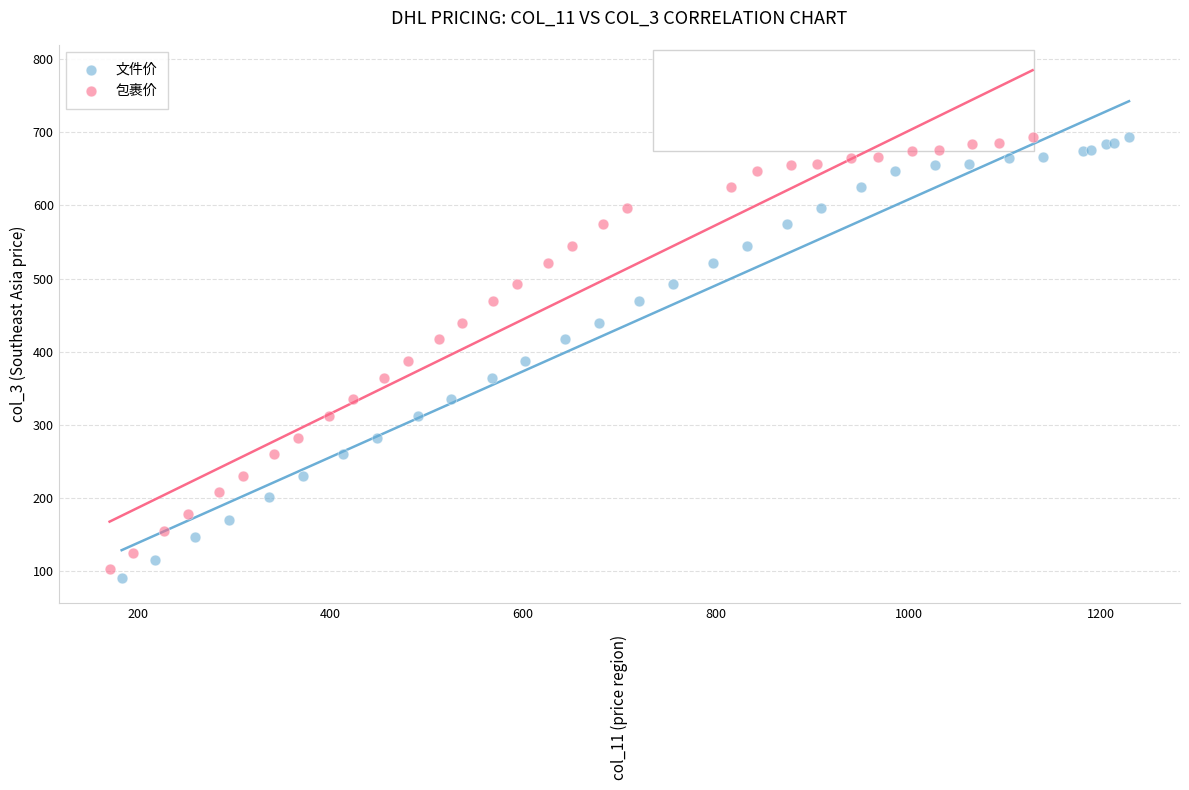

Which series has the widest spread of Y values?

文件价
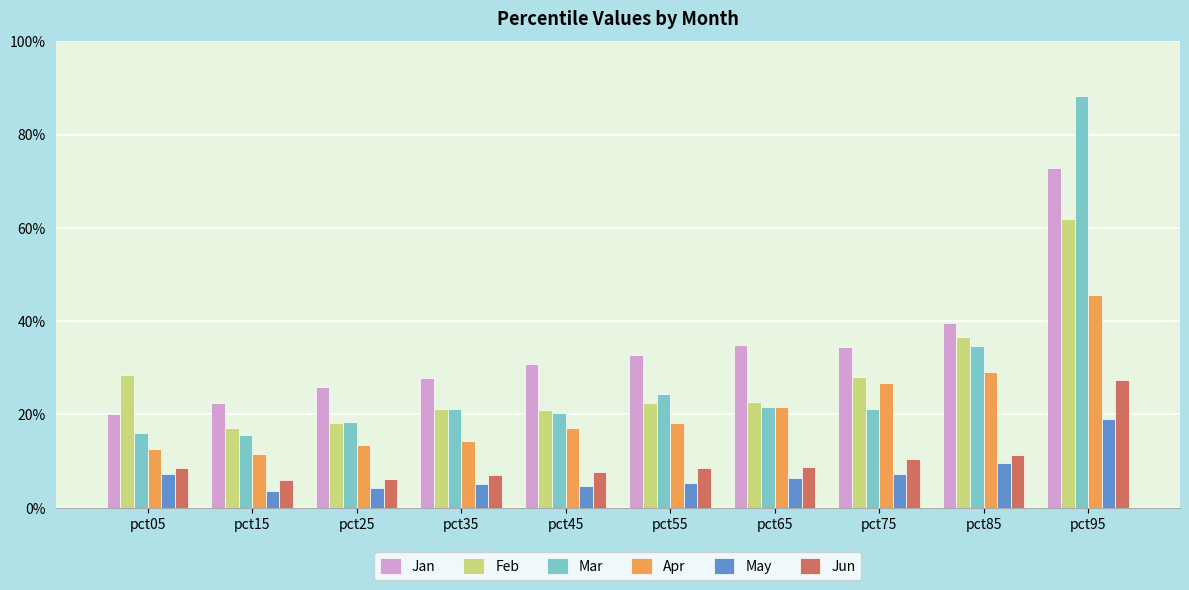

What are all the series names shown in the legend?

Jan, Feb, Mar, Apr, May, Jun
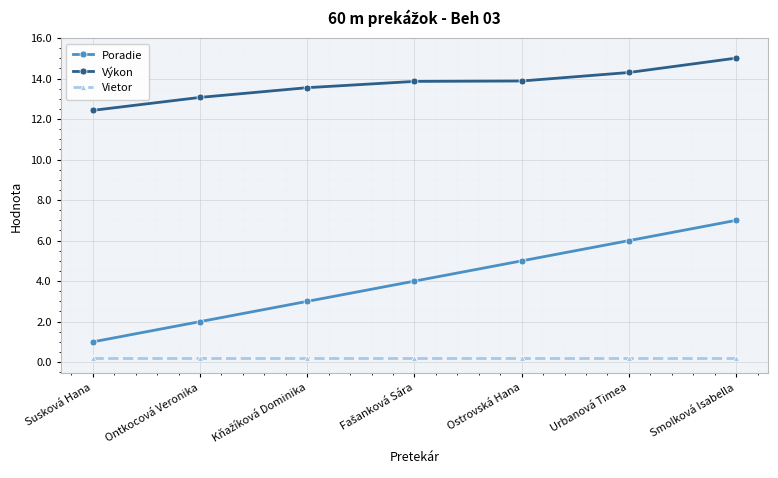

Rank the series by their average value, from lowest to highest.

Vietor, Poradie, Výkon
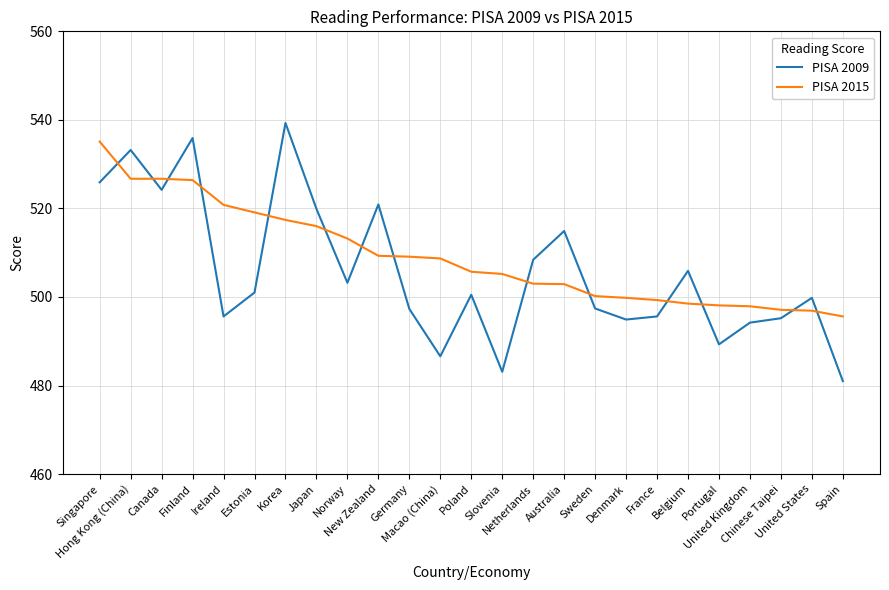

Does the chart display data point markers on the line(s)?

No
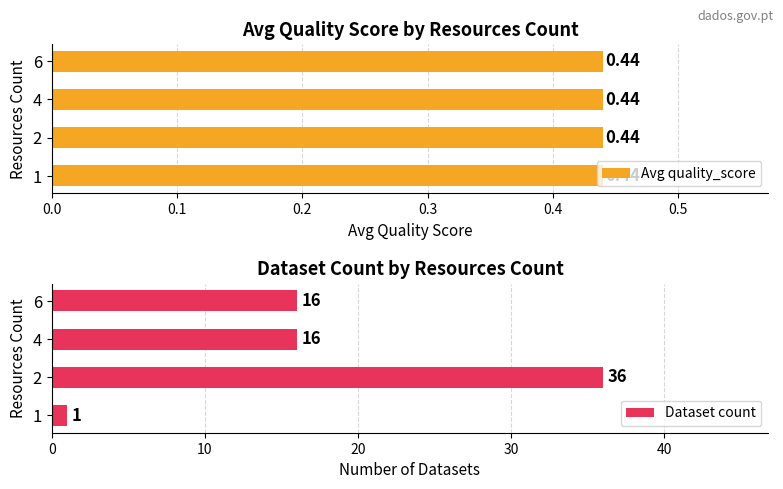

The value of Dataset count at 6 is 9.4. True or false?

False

--

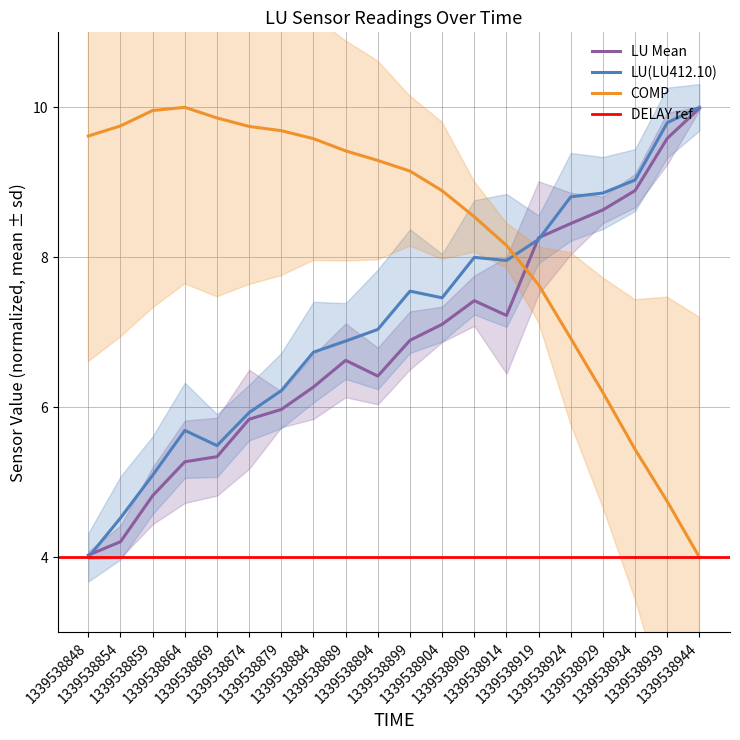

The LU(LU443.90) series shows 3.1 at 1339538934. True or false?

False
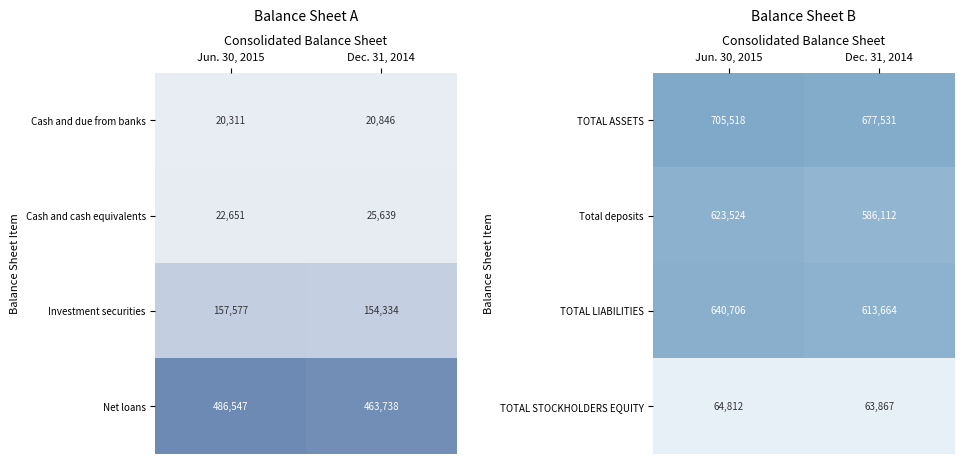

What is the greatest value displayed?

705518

--

PROMPT: Rewrite the entries above as a JSON list of strings, covering the part that opens with the line containing "Which series has" and closes with the line containing "The value of". Give one string per line, omitting blank lines and the picture lines.

TASK OUTPUT:
[
  "Which series has the widest spread of Y values?",
  "文件价",
  "What are all the series names shown in the legend?",
  "Jan, Feb, Mar, Apr, May, Jun",
  "Rank the series by their average value, from lowest to highest.",
  "Vietor, Poradie, Výkon",
  "Does the chart display data point markers on the line(s)?",
  "No",
  "The value of Dataset count at 6 is 9.4. True or false?"
]